Why Hasn’t IT Been Measured

While everyone agrees that new hire quality is important, many in HR question whether it can be measured. They are unequivocally wrong. New hire quality can be measured and any recruiting operation that is not doing so is inadequate at best. That said, it is important to understand why we haven’t been measuring it. We’re all professionals doing incredibly hard and complicated work that demands more, better, faster, and often with fewer resources. Metrics haven’t been part and parcel of our work because there haven’t been well founded and accepted standards regarding what we should measure or what the associated formulations should be. Collecting data is problematic and if we have the data, how are the results reported—what, when, and to whom? Consultants have also exacerbated the measurement of HR metrics. By definition, consultants are proprietary, and proprietary means they have to be different. So every consultant has different metrics to espouse. You can’t and shouldn’t embrace them all—what is a recruiter to do?

Quality is a particularly difficult metric because you have to decide when to take the measure and to differentiate impact of hires from employees in the existing work unit.

This further complication in measuring quality is the result of trying to assess the cause of quality performance. For example, is quality performance determined by the personal attributes of the individual or by environmental factors in the workplace? If the answer is both, then what are the relative contributions of each? The environmental factors in the workplace are clearly beyond the control of staffing operations, but they always make an impact, fairly or unfairly, on the perception of staffing’s ability to deliver New Hire Quality.

There are two elements to evaluating new hire quality: What is it and when do you measure it?

What is it? The customer is the ultimate arbiter of any definition of quality and this includes new hires. Most of us have learned that the “I’ll know it when I see it” approach to interviewing is ineffective and that clear requirements should be established before starting to source candidates. Defining new hire quality is just an extension of good recruiting practices. In addition to candidate criteria, initial on the job performance standards should also be established before recruiting is initiated.

These standards should focus on the first outcomes or contributions associated with the position and provide the basis for determining the quality of the new hire. For a new pharmaceutical sales rep, the number of calls, physician feedback, and sales may define quality. We’d suggest that the quality of a newly hired recruiter be based on his or her initial efficiency, customer satisfaction, time, and the quality of hires.

Some organizations use the first performance appraisal to measure new hire quality. This can be effective if the organization recognizes that the results are to be used for two separate purposes. One is to measure the quality of the recruiting and drive continuous recruiting performance improvement. The other is to measure and develop the new employee’s performance.

When to measure? If new hire quality is defined by initial performance outcomes, it can’t be measured the first day and rarely the first week.
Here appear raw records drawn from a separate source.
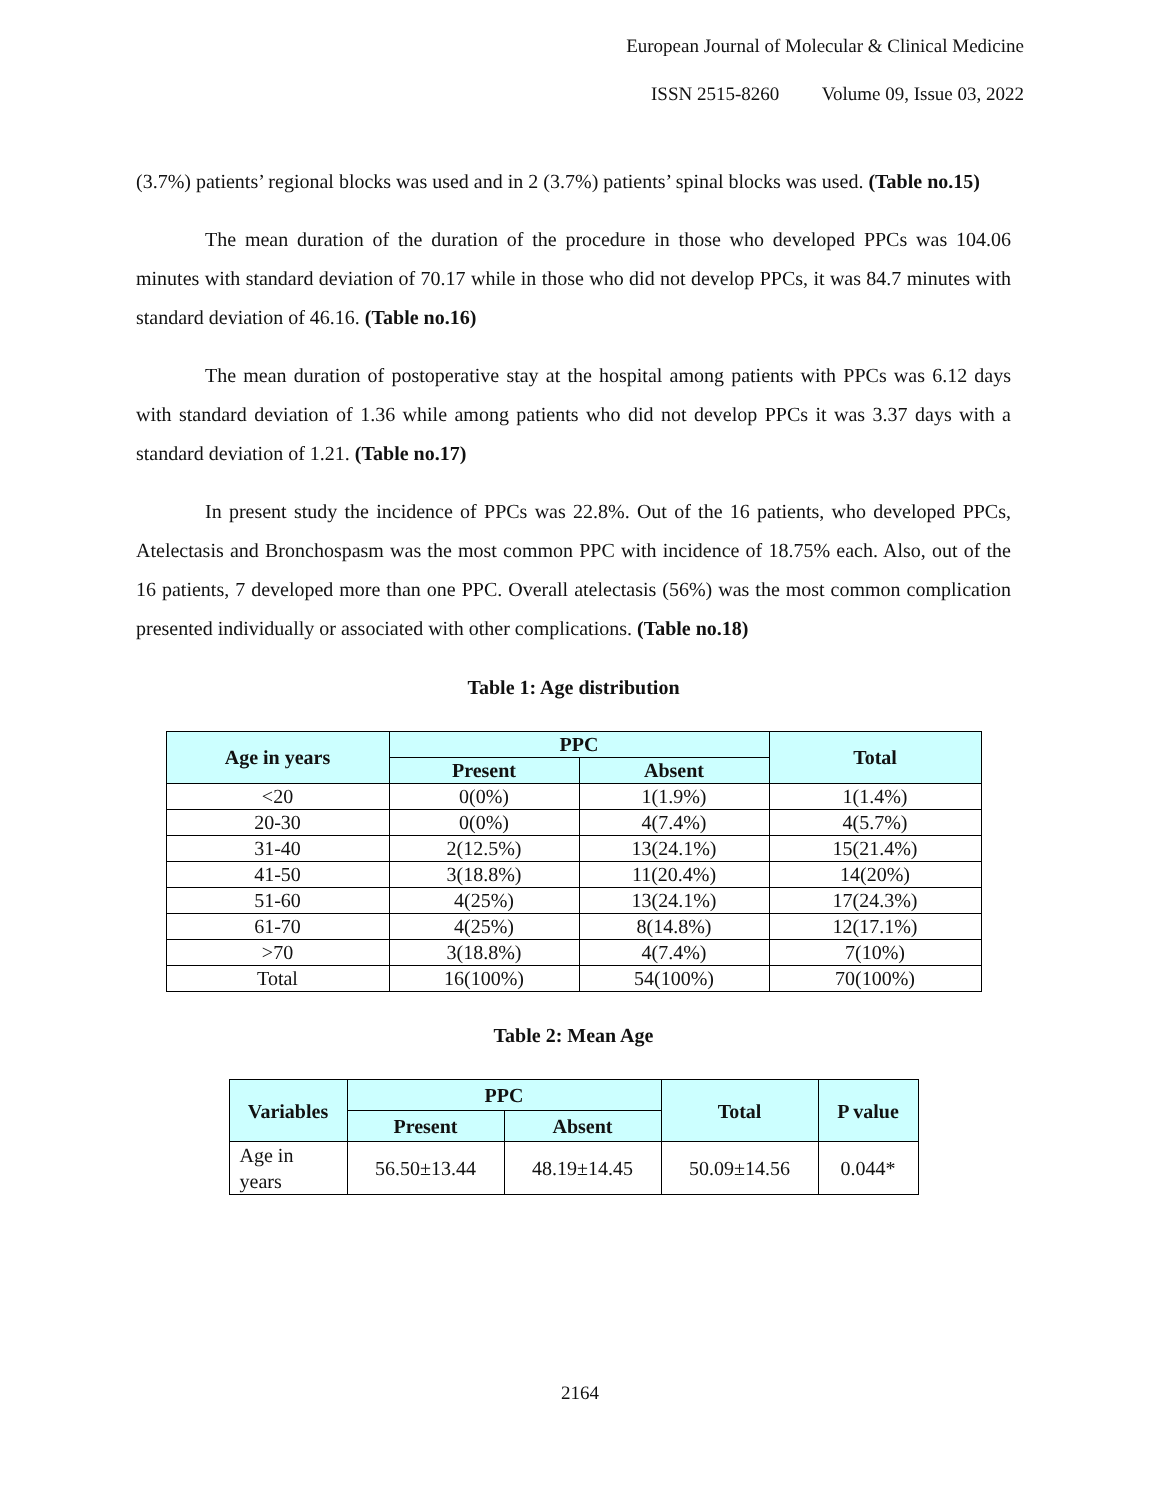European Journal of Molecular & Clinical Medicine
ISSN 2515-8260 Volume 09, Issue 03, 2022
(3.7%) patients’ regional blocks was used and in 2 (3.7%) patients’ spinal blocks was used. (Table no.15)
The mean duration of the duration of the procedure in those who developed PPCs was 104.06 minutes with standard deviation of 70.17 while in those who did not develop PPCs, it was 84.7 minutes with standard deviation of 46.16. (Table no.16)
The mean duration of postoperative stay at the hospital among patients with PPCs was 6.12 days with standard deviation of 1.36 while among patients who did not develop PPCs it was 3.37 days with a standard deviation of 1.21. (Table no.17)
In present study the incidence of PPCs was 22.8%. Out of the 16 patients, who developed PPCs, Atelectasis and Bronchospasm was the most common PPC with incidence of 18.75% each. Also, out of the 16 patients, 7 developed more than one PPC. Overall atelectasis (56%) was the most common complication presented individually or associated with other complications. (Table no.18)
Table 1: Age distribution
| Age in years | PPC | | Total |
| --- | --- | --- | --- |
| | Present | Absent | |
| <20 | 0(0%) | 1(1.9%) | 1(1.4%) |
| 20-30 | 0(0%) | 4(7.4%) | 4(5.7%) |
| 31-40 | 2(12.5%) | 13(24.1%) | 15(21.4%) |
| 41-50 | 3(18.8%) | 11(20.4%) | 14(20%) |
| 51-60 | 4(25%) | 13(24.1%) | 17(24.3%) |
| 61-70 | 4(25%) | 8(14.8%) | 12(17.1%) |
| >70 | 3(18.8%) | 4(7.4%) | 7(10%) |
| Total | 16(100%) | 54(100%) | 70(100%) |
Table 2: Mean Age
| Variables | PPC | | Total | P value |
| --- | --- | --- | --- | --- |
| | Present | Absent | | |
| Age in years | 56.50±13.44 | 48.19±14.45 | 50.09±14.56 | 0.044* |
2164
When to measure is as important as the definition of new hire quality because it represents when the hiring manager expects the new employee to first start contributing. This time-to-contribute should also be established before recruiting is initiated, and it should be subsequent to the euphoria of the new hire honeymoon and before the organizational influence prevails.

Most of us have seen stellar new hires fail under bad managers or in bad organizations. That isn’t necessarily the recruiter’s fault. New hire quality should be based on the new hire’s initial performance, not organization dynamics. In order to most accurately measure the quality of the new hire, the evaluation should take place before the organizational influences can overshadow the employee.

The quality of a new clerk can probably be ascertained within two to four weeks. However, it may take as much as a year to fairly evaluate the new hire quality of a regional marketing director or research scientist.

As with all other valid metrics, a quality measurement fosters high performance. Establishing both the initial performance standards and when those contributions are expected before starting to recruit fosters better recruiting performance.